## Task directions
Nothing but the records themselves, exactly as written, should appear in the reply; leave out the pictures.

----------------------------------------

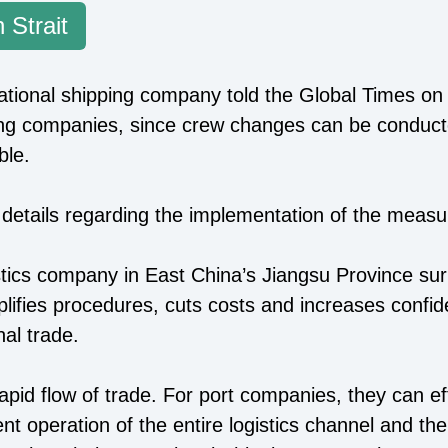
 Strait
national shipping company told the Global Times on 
ping companies, since crew changes can be conduct
ble.
 details regarding the implementation of the measure
istics company in East China’s Jiangsu Province su
 simplifies procedures, cuts costs and increases co
nal trade.
 rapid flow of trade. For port companies, they can ef
ent operation of the entire logistics channel and th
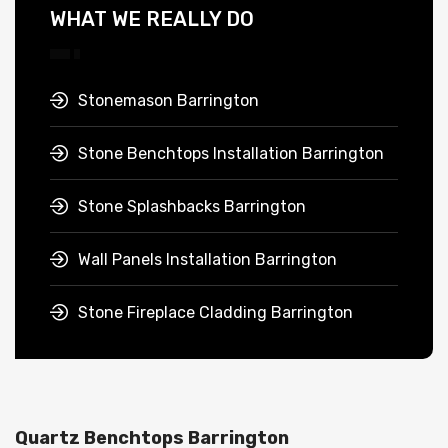
WHAT WE REALLY DO
Stonemason Barrington
Stone Benchtops Installation Barrington
Stone Splashbacks Barrington
Wall Panels Installation Barrington
Stone Fireplace Cladding Barrington
Quartz Benchtops Barrington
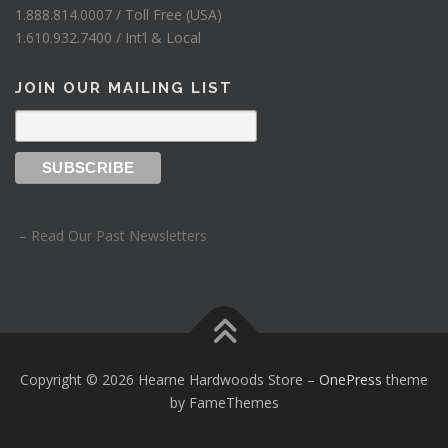
1.888.814.0007 / Toll Free (USA)
1.610.932.7400 / Int’l & Local
JOIN OUR MAILING LIST
– Read Our Past Newsletters
Copyright © 2026 Hearne Hardwoods Store
–
OnePress
theme
by FameThemes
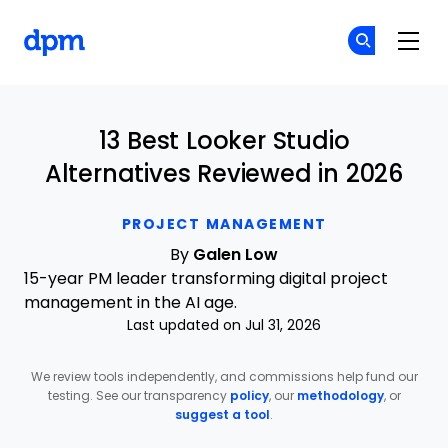
The Digital Project Manager
Cr
Cr
Skip to main content
13 Best Looker Studio
Alternatives Reviewed in 2026
PROJECT MANAGEMENT
By
Galen Low
15-year PM leader transforming digital project
management in the AI age.
Last updated on Jul 31, 2026
We review tools independently, and commissions help fund our
testing. See our transparency
policy
, our
methodology
, or
suggest a tool
.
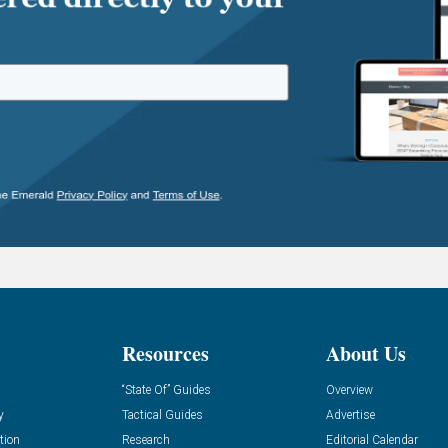
Resources
About Us
“State Of” Guides
Overview
y
Tactical Guides
Advertise
tion
Research
Editorial Calendar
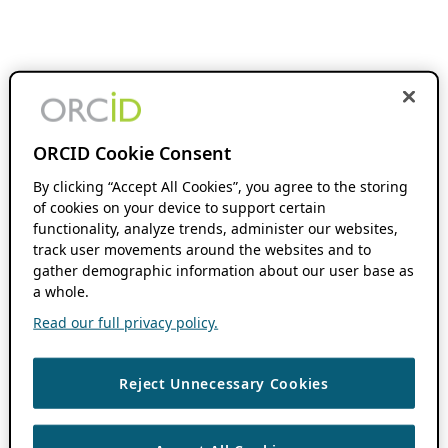
ORCID Cookie Consent
By clicking “Accept All Cookies”, you agree to the storing
of cookies on your device to support certain
functionality, analyze trends, administer our websites,
track user movements around the websites and to
gather demographic information about our user base as
a whole.
Read our full privacy policy.
Reject Unnecessary Cookies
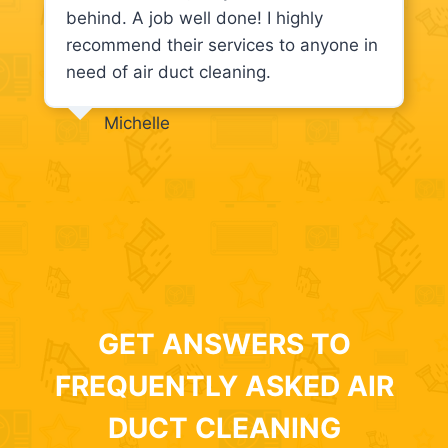
behind. A job well done! I highly
recommend their services to anyone in
need of air duct cleaning.
Michelle
GET ANSWERS TO
FREQUENTLY ASKED AIR
DUCT CLEANING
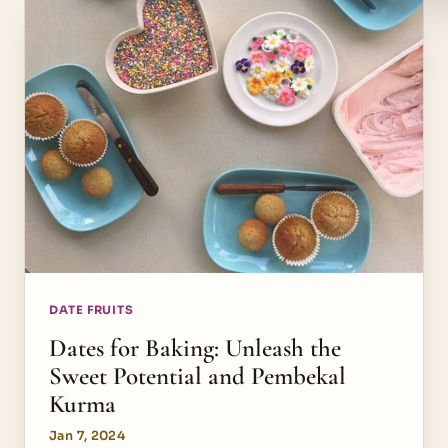
DATE FRUITS
Dates for Baking: Unleash the
Sweet Potential and Pembekal
Kurma
Jan 7, 2024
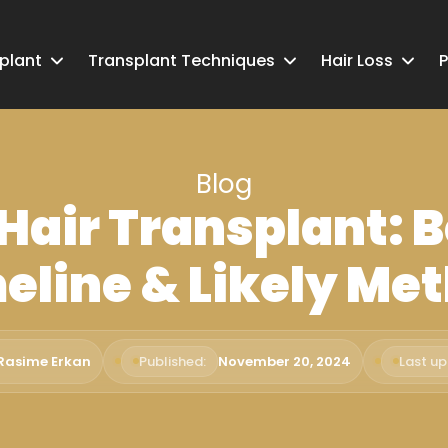
splant
Transplant Techniques
Hair Loss
P
Blog
 Hair Transplant: B
eline & Likely Me
 Rasime Erkan
Published:
November 20, 2024
Last u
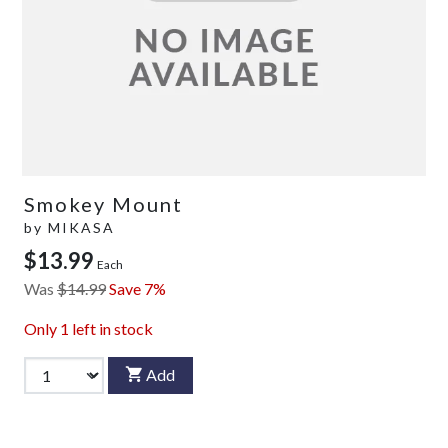
Smokey Mount
by
MIKASA
$13.99
Each
Was
$14.99
Save 7%
Only
1
left in stock
Add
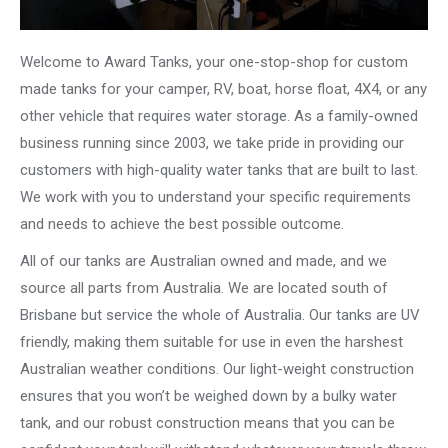
Welcome to Award Tanks, your one-stop-shop for custom
made tanks for your camper, RV, boat, horse float, 4X4, or any
other vehicle that requires water storage. As a family-owned
business running since 2003, we take pride in providing our
customers with high-quality water tanks that are built to last.
We work with you to understand your specific requirements
and needs to achieve the best possible outcome.
All of our tanks are Australian owned and made, and we
source all parts from Australia. We are located south of
Brisbane but service the whole of Australia. Our tanks are UV
friendly, making them suitable for use in even the harshest
Australian weather conditions. Our light-weight construction
ensures that you won’t be weighed down by a bulky water
tank, and our robust construction means that you can be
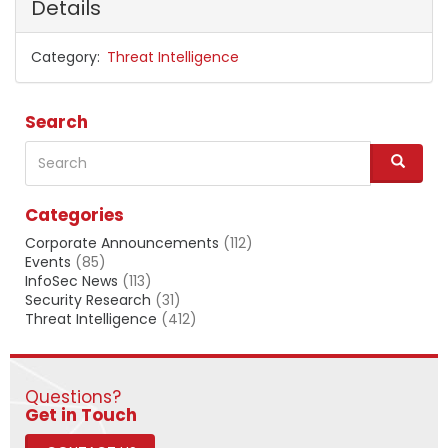
Details
Category
Threat Intelligence
Search
Search
S
e
a
Categories
r
c
Corporate Announcements
(112)
h
Events
(85)
InfoSec News
(113)
Security Research
(31)
Threat Intelligence
(412)
Questions?
​​​​​​​Get in Touch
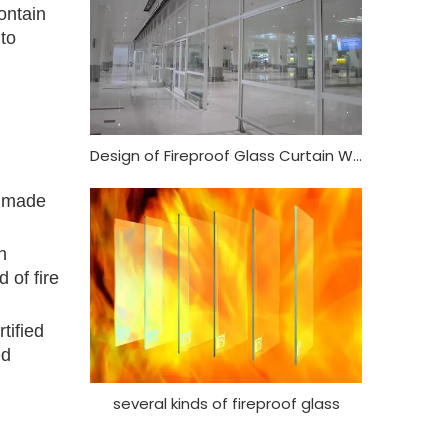
ontain
 to
Design of Fireproof Glass Curtain Wall
o made
h
 of fire
tified
ed
several kinds of fireproof glass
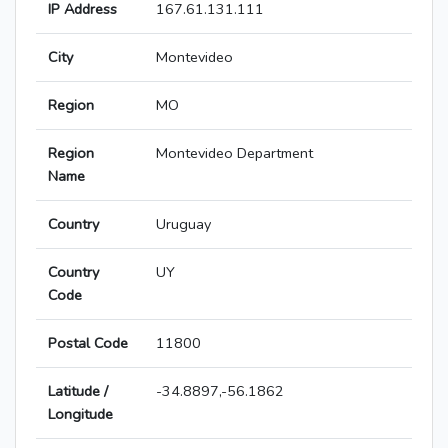
IP Address
167.61.131.111
City
Montevideo
Region
MO
Region
Montevideo Department
Name
Country
Uruguay
Country
UY
Code
Postal Code
11800
Latitude /
-34.8897,-56.1862
Longitude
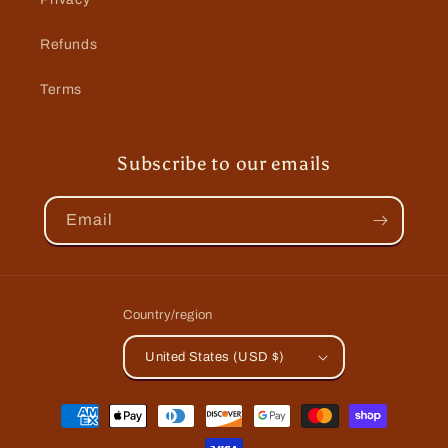
Refunds
Terms
Subscribe to our emails
Email
Country/region
United States (USD $)
Payment
methods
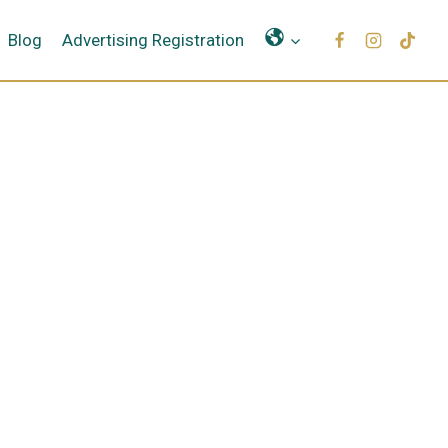
Μετάφραση
Blog
Advertising Registration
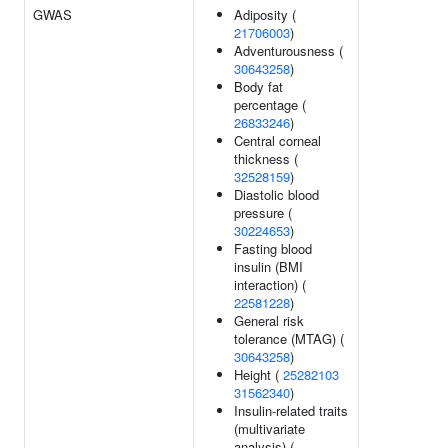
GWAS
Adiposity (
21706003
)
Adventurousness (
30643258
)
Body fat
percentage (
26833246
)
Central corneal
thickness (
32528159
)
Diastolic blood
pressure (
30224653
)
Fasting blood
insulin (BMI
interaction) (
22581228
)
General risk
tolerance (MTAG) (
30643258
)
Height (
25282103
31562340
)
Insulin-related traits
(multivariate
analysis) (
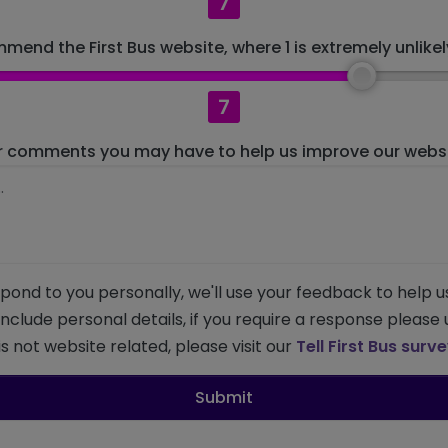
7
mend the First Bus website, where 1 is extremely unlikely
7
r comments you may have to help us improve our websit
pond to you personally, we'll use your feedback to help u
 include personal details, if you require a response please
s not website related, please visit our
Tell First Bus surv
Submit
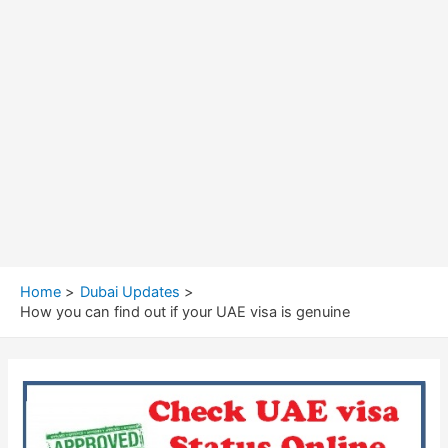
Home
Dubai Updates
How you can find out if your UAE visa is genuine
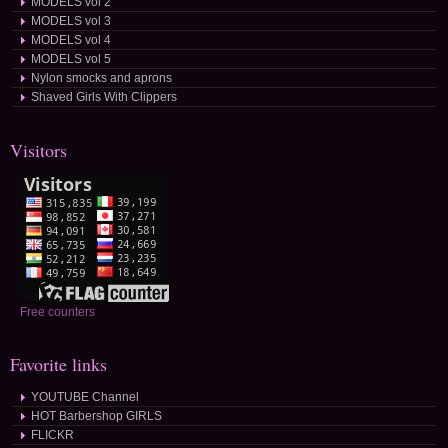
MODELS vol 2
MODELS vol 3
MODELS vol 4
MODELS vol 5
Nylon smocks and aprons
Shaved Girls With Clippers
Visitors
Free counters
Favorite links
YOUTUBE Channel
HOT Barbershop GIRLS
FLICKR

----------------------------------------

## Response to the task
 Strait
national shipping company told the Global Times on 
ping companies, since crew changes can be conduct
ble.
 details regarding the implementation of the measure
istics company in East China’s Jiangsu Province su
 simplifies procedures, cuts costs and increases co
nal trade.
 rapid flow of trade. For port companies, they can ef
ent operation of the entire logistics channel and th
WHAT WE REALLY DO
Stonemason Barrington
Stone Benchtops Installation Barrington
Stone Splashbacks Barrington
Wall Panels Installation Barrington
Stone Fireplace Cladding Barrington
Quartz Benchtops Barrington
1.888.814.0007 / Toll Free (USA)
1.610.932.7400 / Int’l & Local
JOIN OUR MAILING LIST
– Read Our Past Newsletters
Copyright © 2026 Hearne Hardwoods Store
–
OnePress
theme
by FameThemes
The Digital Project Manager
Cr
Cr
Skip to main content
13 Best Looker Studio
Alternatives Reviewed in 2026
PROJECT MANAGEMENT
By
Galen Low
15-year PM leader transforming digital project
management in the AI age.
Last updated on Jul 31, 2026
We review tools independently, and commissions help fund our
testing. See our transparency
policy
, our
methodology
, or
suggest a tool
.
Resources
About Us
“State Of” Guides
Overview
y
Tactical Guides
Advertise
tion
Research
Editorial Calendar
ORCID Cookie Consent
By clicking “Accept All Cookies”, you agree to the storing
of cookies on your device to support certain
functionality, analyze trends, administer our websites,
track user movements around the websites and to
gather demographic information about our user base as
a whole.
Read our full privacy policy.
Reject Unnecessary Cookies
behind. A job well done! I highly
recommend their services to anyone in
need of air duct cleaning.
Michelle
GET ANSWERS TO
FREQUENTLY ASKED AIR
DUCT CLEANING
DATE FRUITS
Dates for Baking: Unleash the
Sweet Potential and Pembekal
Kurma
Jan 7, 2024
splant
Transplant Techniques
Hair Loss
P
Blog
 Hair Transplant: B
eline & Likely Me
 Rasime Erkan
Published:
November 20, 2024
Last u
Smokey Mount
by
MIKASA
$13.99
Each
Was
$14.99
Save 7%
Only
1
left in stock
Add
Welcome to Award Tanks, your one-stop-shop for custom
made tanks for your camper, RV, boat, horse float, 4X4, or any
other vehicle that requires water storage. As a family-owned
business running since 2003, we take pride in providing our
customers with high-quality water tanks that are built to last.
We work with you to understand your specific requirements
and needs to achieve the best possible outcome.
All of our tanks are Australian owned and made, and we
source all parts from Australia. We are located south of
Brisbane but service the whole of Australia. Our tanks are UV
friendly, making them suitable for use in even the harshest
Australian weather conditions. Our light-weight construction
ensures that you won’t be weighed down by a bulky water
tank, and our robust construction means that you can be
Details
Category
Threat Intelligence
Search
Search
S
e
a
Categories
r
c
Corporate Announcements
(112)
h
Events
(85)
InfoSec News
(113)
Security Research
(31)
Threat Intelligence
(412)
Questions?
​​​​​​​Get in Touch
ontain
 to
Design of Fireproof Glass Curtain Wall
o made
h
 of fire
tified
ed
several kinds of fireproof glass
IP Address
167.61.131.111
City
Montevideo
Region
MO
Region
Montevideo Department
Name
Country
Uruguay
Country
UY
Code
Postal Code
11800
Latitude /
-34.8897,-56.1862
Longitude
Refunds
Terms
Subscribe to our emails
Email
Country/region
United States (USD $)
Payment
methods
Μετάφραση
Blog
Advertising Registration
GWAS
Adiposity (
21706003
)
Adventurousness (
30643258
)
Body fat
percentage (
26833246
)
Central corneal
thickness (
32528159
)
Diastolic blood
pressure (
30224653
)
Fasting blood
insulin (BMI
interaction) (
22581228
)
General risk
tolerance (MTAG) (
30643258
)
Height (
25282103
31562340
)
Insulin-related traits
(multivariate
analysis) (
7
mend the First Bus website, where 1 is extremely unlikely
7
r comments you may have to help us improve our websit
pond to you personally, we'll use your feedback to help u
 include personal details, if you require a response please
s not website related, please visit our
Tell First Bus surv
Submit
Home
Dubai Updates
How you can find out if your UAE visa is genuine
MODELS vol 2
MODELS vol 3
MODELS vol 4
MODELS vol 5
Nylon smocks and aprons
Shaved Girls With Clippers
Visitors
Free counters
Favorite links
YOUTUBE Channel
HOT Barbershop GIRLS
FLICKR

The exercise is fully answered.